Back in May, Adina Levin posted on BookBlog about how architect Christopher Alexander’s ‘intimacy gradient‘ was relevant to improving what could be termed the emotional usability of online social spaces. In short, simply dividing web social spaces as ‘private’ or ‘public’ does not adequately meet our need for nuanced levels of privacy online.
In architecture, an intimacy gradient exists when you start off in public areas and progress through semi-private to private and then intimate areas – consider a house with a porch, hallway, living room, bedroom, and increasing levels of privacy as you move through the building. This progression is something that we have all experienced and, on an unconscious level, we both understand and appreciate it. Removing it creates jarring and uncomfortable spaces that we prefer to avoid because, on an emotional level, it feels all wrong.
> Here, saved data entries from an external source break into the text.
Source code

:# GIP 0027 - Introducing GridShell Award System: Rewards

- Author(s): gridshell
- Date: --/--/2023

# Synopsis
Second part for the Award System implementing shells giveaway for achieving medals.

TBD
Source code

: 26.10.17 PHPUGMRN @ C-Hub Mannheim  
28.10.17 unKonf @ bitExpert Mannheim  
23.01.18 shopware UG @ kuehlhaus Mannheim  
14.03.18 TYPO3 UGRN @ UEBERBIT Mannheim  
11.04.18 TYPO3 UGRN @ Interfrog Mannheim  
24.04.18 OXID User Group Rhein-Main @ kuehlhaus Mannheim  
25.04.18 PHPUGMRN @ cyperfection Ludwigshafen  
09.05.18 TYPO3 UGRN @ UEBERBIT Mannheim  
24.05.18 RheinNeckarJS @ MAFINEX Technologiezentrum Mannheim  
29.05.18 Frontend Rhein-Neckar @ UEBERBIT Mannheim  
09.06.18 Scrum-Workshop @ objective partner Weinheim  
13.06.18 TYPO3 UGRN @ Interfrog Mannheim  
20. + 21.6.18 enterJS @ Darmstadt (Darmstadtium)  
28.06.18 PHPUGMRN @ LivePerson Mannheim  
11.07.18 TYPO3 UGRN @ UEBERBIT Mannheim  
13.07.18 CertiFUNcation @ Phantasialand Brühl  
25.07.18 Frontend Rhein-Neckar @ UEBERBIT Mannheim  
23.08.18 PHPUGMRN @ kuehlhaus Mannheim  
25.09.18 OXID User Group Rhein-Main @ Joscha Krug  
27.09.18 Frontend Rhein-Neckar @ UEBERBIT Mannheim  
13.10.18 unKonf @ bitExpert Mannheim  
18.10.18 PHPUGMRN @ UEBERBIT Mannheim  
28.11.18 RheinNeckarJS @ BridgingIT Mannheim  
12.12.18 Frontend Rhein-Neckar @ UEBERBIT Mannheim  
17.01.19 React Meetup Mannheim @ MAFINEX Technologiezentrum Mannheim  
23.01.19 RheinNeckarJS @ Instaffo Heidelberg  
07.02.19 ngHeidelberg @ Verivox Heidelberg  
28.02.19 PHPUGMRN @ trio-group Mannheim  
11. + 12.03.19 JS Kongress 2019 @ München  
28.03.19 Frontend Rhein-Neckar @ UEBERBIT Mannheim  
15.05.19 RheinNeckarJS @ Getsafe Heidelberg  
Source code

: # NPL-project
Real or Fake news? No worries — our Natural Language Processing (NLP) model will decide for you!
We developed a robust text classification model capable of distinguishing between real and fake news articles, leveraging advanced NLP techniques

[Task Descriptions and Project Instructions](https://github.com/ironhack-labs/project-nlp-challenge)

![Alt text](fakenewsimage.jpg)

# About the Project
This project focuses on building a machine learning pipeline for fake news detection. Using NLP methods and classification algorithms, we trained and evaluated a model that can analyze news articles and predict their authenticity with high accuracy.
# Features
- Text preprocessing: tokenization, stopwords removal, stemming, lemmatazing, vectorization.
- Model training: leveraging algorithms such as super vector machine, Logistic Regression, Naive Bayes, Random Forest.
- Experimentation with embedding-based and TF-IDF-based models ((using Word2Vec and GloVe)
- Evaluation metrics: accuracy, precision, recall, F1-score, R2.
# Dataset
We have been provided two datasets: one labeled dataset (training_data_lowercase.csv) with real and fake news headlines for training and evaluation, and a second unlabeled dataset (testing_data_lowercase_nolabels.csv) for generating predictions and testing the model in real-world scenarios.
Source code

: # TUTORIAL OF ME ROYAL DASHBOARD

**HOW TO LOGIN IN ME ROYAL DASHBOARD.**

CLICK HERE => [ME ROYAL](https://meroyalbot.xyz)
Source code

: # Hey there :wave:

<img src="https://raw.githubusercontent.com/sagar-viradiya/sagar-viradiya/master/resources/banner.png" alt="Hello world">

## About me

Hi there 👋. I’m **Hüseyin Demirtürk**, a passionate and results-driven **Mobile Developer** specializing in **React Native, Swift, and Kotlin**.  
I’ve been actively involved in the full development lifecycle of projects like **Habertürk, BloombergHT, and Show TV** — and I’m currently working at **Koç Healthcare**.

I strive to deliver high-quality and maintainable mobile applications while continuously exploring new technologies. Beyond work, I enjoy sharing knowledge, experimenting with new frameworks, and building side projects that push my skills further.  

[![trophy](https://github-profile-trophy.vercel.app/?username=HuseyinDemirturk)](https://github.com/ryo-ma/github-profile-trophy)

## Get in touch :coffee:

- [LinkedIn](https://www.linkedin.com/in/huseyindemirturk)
Similar social requirements exist online, but as Flemming Funch points out, deep linking removes the possibility of easily creating an intimacy gradient on a website because people can bypass the porch area and the hallway area completely and skip straight to the bedroom. This has led to a binary private/public system where you are either in or out. Even sites or IT systems with a complex structure of areas and permissions still rely on someone somewhere deciding whether you are going to be permitted or denied access to given resources.
On Many 2 Many, Ross Mayfield mentions a Socialtext case study which attempts to create an intimacy gradient:
- The broadest tier is a guest space, available to all.
- The second tier is a knowledgebase, accessible to all employees and contractors.
- The third tier is product development, for employees and contractors bound by a confidentiality agreement.
- The fourth tier is for the core management team to share confidential financial and HR information.
Yet, this system again requires someone to give or withhold permissions, so although it may be suitable for a corporate that’s still wedded to command-and-control tactics, it’s not of much use in social software situations where groups are self-organising
Christopher Allen of Life with Alacrity fleshes out the discussion further, pointing out that there is a requirement for some way to delineate the public, semi-private, private and intimate areas:
In architecture there are always some areas of the house or building that are more public — the entry, the living room, the atrium, etc., and areas that are more private such as bathrooms, bedrooms, and offices. In a good design there is some marker of change between these different areas — it might be a difference in ceiling height, a stairway leading to a different floor, or a narrow entrance. As an example, in the classical Japanese tea house, you have to bow low before entering. [...]
The need to provide for an Intimacy Gradient in social software is clear; however, the techniques for showing the transitions between the gradients are not. For instance, in the original Netscape Communicator, when you connected with a secure SSL connection, the border around the edge of the window would turn blue, and a solid blue key would show up. However, most people didn’t notice this change and no current browser does this; even the little locked icon at the bottom of Internet Explorer and often isn’t visible if you have the status bar turned off or if you are using frames.
Levin responds to Allen’s post with further thoughts about IRC and the use of IRCbots such as jibot in #joiito to provide ‘heralds’, (i.e. a short announcement of personal information), everytime someone enters the room as a marker for level of intimacy. She posits that by providing a herald, one immediately marks out #joiito as a more intimate channel than one without heralds. IRC is a good example to quote, but not because the use of jibot “Creates a social protocol where newcomers are expected to introduce themselves, and there’s a bit of banter where the social tone is established”.
IRC is interesting because it’s a good example of emergent intimacy gradients created by users self-organising. Channels like #joiito are public and, amongst bloggers at least, fairly well known. At any one time you are likely to find around 120 people logged on, even if only a fraction of them are active. If a conversation between friends becomes unsuitable for public consumption, then a semi-private temporary channel can be easily created into which that select group of people can be invited. If there’s then a need for yet more privacy between just two people, they can open a private message. This is an self-organised intimacy gradients at work.
A similar thing happens at conferences, with the public conference hall leading to semi-private groups congregating inbetween sessions, a semi-private back channel being opened (semi-private because not everyone at the conference will use it), and then private messages. These intimacy gradients are even more flexible, utilising different tools for difference sections of the gradient
These are all emergent behaviours, they’re people using the tools at hand in a way that feels comfortable to them. A good example of an imposed/self-organising intimacy gradient is that used by Zoetrope. A website for film makers and writers, it has a public area and a private area which you need to register to access. That’s the imposed section. Once registered, users access the self-organised section where there are ‘public’ messageboards to which anyone can post, ‘private offices’ which require an invitation from the owner before access is granted but which are semi-private areas, and ‘z-mail’ which acts as a private messaging system
I think the difficulty is not so much the creation of an intimacy gradient, but finding the right way to do so and deciding when to impose a system and when to give people the tools to self-organise.
Flemming Funch, in a further post, also asks some pertinent questions about markers, but I think what we need to do to find the answers is examine existing emergent behaviours and extrapolate good practice from that.